(Objetivos):
**A.** Según el fragmento sobre el samaritano agradecido, ¿por qué no basta cualquier fe para ser salvado? Explícalo en una a tres oraciones.
**B.** Prolonga el fragmento sobre el samaritano agradecido a partir de su última oración.

(Fragmento fuente):
--------------------------------
No basta tener fe para ser salvado, o no basta cualquier fe, pues los diez demostraron tenerla, pero solo uno tenía esa calidad de fe que abre el corazón y permite reconocer de dónde, de Quién procede la sanación. Los nueve, incapaces de reconocerlo, sanaron el cuerpo, lo que se quemará (1 Cor 3, 13-15), solo se curaron temporalmente, no para la eternidad.
          Otra mirada sobre este pasaje en  www.diasdegracia.blogspot.com .

El samaritano agradecido es, además, una metáfora de todos nosotros. Cuántas vidas pudriéndose pueden limpiarse y liberarse, solo por entrar en contacto con la Vida que es Cristo. Cuánta marca, mancha e impureza nos ha de ir limpiando aún, una vez entregados a Él. Pero también tenemos que vernos reflejados en los nueve desagradecidos, de fe superficial, porque a menudo seguimos llenos de personajes tibios, egoístas, interesados, capaces de querer reducir el Misterio, lo Sagrado, a un intercambio, un negocio, el gran negocio, como decía San Ignacio de Loyola.
--------------------------------
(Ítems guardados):

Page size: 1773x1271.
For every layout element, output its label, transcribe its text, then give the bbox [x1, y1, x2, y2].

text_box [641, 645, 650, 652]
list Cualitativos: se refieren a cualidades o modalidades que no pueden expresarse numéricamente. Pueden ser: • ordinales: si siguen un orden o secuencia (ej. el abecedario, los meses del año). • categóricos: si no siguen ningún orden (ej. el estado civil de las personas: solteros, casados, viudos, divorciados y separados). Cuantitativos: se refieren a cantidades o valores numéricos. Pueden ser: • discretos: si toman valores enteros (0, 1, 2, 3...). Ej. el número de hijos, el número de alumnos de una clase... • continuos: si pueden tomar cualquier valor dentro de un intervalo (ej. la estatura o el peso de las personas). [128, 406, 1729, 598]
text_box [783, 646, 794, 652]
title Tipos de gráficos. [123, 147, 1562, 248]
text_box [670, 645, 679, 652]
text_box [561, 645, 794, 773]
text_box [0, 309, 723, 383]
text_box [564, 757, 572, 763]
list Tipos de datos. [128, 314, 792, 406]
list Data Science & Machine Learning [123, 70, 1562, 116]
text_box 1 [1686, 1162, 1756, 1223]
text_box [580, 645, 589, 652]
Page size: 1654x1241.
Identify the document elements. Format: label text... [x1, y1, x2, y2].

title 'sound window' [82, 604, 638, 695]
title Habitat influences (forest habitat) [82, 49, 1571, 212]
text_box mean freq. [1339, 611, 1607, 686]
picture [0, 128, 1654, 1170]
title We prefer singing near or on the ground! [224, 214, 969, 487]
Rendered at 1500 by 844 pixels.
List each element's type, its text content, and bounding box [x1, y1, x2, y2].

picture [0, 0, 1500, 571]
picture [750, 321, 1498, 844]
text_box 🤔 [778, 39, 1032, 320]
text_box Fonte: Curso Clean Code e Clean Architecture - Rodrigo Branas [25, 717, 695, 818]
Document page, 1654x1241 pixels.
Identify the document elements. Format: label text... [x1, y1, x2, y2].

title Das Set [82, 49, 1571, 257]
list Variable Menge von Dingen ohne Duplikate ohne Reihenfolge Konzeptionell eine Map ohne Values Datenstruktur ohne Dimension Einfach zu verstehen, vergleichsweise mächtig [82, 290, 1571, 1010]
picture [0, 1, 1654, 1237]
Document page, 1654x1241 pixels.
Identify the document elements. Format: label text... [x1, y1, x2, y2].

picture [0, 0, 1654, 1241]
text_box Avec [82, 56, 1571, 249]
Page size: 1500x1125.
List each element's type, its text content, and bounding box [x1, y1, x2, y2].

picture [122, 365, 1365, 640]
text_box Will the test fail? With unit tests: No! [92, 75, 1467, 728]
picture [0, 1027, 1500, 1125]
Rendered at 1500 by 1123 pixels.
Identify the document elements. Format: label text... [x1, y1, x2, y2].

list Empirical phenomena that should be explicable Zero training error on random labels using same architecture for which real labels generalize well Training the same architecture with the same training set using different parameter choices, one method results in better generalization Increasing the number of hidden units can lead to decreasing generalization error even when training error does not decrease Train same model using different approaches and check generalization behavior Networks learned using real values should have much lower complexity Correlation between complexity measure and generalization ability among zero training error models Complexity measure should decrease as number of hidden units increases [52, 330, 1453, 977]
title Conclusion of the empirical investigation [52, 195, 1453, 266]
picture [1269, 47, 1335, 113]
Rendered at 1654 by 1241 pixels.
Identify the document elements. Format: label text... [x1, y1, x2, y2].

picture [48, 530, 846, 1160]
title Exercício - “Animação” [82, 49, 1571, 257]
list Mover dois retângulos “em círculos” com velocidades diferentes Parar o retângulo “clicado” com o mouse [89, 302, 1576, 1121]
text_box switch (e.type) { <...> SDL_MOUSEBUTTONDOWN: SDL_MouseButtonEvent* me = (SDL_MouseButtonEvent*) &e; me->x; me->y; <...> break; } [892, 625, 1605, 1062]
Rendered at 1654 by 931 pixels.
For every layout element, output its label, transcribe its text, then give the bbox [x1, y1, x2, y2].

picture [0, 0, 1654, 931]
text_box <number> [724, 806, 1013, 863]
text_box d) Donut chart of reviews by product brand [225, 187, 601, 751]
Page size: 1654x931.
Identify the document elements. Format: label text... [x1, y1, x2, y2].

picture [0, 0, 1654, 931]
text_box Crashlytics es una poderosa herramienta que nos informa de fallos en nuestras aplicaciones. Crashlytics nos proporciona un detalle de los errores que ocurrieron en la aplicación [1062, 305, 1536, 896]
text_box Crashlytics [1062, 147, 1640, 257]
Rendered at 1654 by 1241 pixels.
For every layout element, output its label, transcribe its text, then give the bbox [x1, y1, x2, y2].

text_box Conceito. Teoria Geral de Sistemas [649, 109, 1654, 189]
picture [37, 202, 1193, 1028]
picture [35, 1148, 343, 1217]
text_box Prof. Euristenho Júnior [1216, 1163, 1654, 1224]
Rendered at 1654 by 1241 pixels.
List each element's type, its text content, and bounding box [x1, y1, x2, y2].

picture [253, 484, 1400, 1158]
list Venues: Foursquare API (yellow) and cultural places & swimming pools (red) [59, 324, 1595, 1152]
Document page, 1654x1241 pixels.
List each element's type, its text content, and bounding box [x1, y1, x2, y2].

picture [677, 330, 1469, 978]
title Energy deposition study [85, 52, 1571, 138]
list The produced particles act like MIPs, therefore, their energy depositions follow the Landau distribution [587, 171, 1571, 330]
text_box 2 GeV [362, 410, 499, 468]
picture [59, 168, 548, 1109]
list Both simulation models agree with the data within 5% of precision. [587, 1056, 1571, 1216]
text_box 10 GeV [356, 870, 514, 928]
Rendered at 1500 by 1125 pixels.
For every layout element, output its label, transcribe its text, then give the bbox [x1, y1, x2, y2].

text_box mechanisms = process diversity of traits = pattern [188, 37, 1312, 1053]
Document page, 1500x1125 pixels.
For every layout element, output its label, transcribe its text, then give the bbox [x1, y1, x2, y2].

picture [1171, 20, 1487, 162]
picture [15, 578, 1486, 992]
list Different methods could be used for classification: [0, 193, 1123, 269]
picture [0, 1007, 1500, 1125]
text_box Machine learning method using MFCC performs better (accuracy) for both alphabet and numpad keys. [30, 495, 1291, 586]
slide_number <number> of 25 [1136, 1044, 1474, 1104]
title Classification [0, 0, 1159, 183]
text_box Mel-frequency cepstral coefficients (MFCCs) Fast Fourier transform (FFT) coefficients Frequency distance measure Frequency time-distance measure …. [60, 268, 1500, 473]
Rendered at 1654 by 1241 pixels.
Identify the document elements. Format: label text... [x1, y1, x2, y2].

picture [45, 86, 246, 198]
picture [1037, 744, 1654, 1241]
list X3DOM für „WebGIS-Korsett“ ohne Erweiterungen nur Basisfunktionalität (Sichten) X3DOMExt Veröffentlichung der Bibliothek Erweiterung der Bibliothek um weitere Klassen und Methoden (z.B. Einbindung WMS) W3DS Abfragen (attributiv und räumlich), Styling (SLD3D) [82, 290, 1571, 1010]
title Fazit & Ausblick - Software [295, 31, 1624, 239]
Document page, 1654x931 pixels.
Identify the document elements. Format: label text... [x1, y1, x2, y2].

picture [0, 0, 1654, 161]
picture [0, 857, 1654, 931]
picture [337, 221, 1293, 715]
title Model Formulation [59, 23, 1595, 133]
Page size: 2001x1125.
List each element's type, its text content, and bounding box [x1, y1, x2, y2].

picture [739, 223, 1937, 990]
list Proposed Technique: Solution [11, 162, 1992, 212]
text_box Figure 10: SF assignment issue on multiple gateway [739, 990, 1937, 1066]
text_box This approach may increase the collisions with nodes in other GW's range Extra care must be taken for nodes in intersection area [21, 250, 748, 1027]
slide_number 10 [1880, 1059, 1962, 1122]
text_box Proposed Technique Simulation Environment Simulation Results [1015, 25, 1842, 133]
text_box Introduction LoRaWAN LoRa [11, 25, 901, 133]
--------------------------------
(Respuestas):
**A.** Los diez demostraron tener fe, pero solo uno tenía la calidad de fe que abre el corazón y permite reconocer de Quién procede la sanación. Los nueve, incapaces de reconocerlo, sanaron solo el cuerpo y se curaron temporalmente, no para la eternidad.

**B.**
            Así es como hemos de leer las Sagradas Escrituras. Buscándonos, viéndonos en todos y cada uno de los personajes, incluso en los más detestables, hasta que integrando la propia sombra, terrible a veces, logremos reconocernos en los personajes más dignos, valientes, generosos, y, un día, en la Persona de Jesucristo, vida nuestra.  

Antiguo y Nuevo Testamento, no son novela, discurso ni ensayo, son Palabra de Dios y, como Dios está más allá del tiempo, su Palabra también, y el que la lee entra en una dimensión capaz de trascender el tiempo y el espacio. Es como ajustar una lente o un binóculo: a veces basta un pequeño gesto o movimiento, otras veces, hace falta un gran esfuerzo interior. Depende de la persona y de su estado, del nivel de ser que haya alcanzado y también del nivel de conciencia que tenga en ese momento, de la "frecuencia" en la que esté vibrando y con la que pueda sintonizar. Asomarse a la Palabra, ponerse en situación de leerla, es ya todo un trabajo sobre uno mismo. Como dice San Ignacio de Antioquia: “Me acerco al Evangelio como a la carne de Cristo”.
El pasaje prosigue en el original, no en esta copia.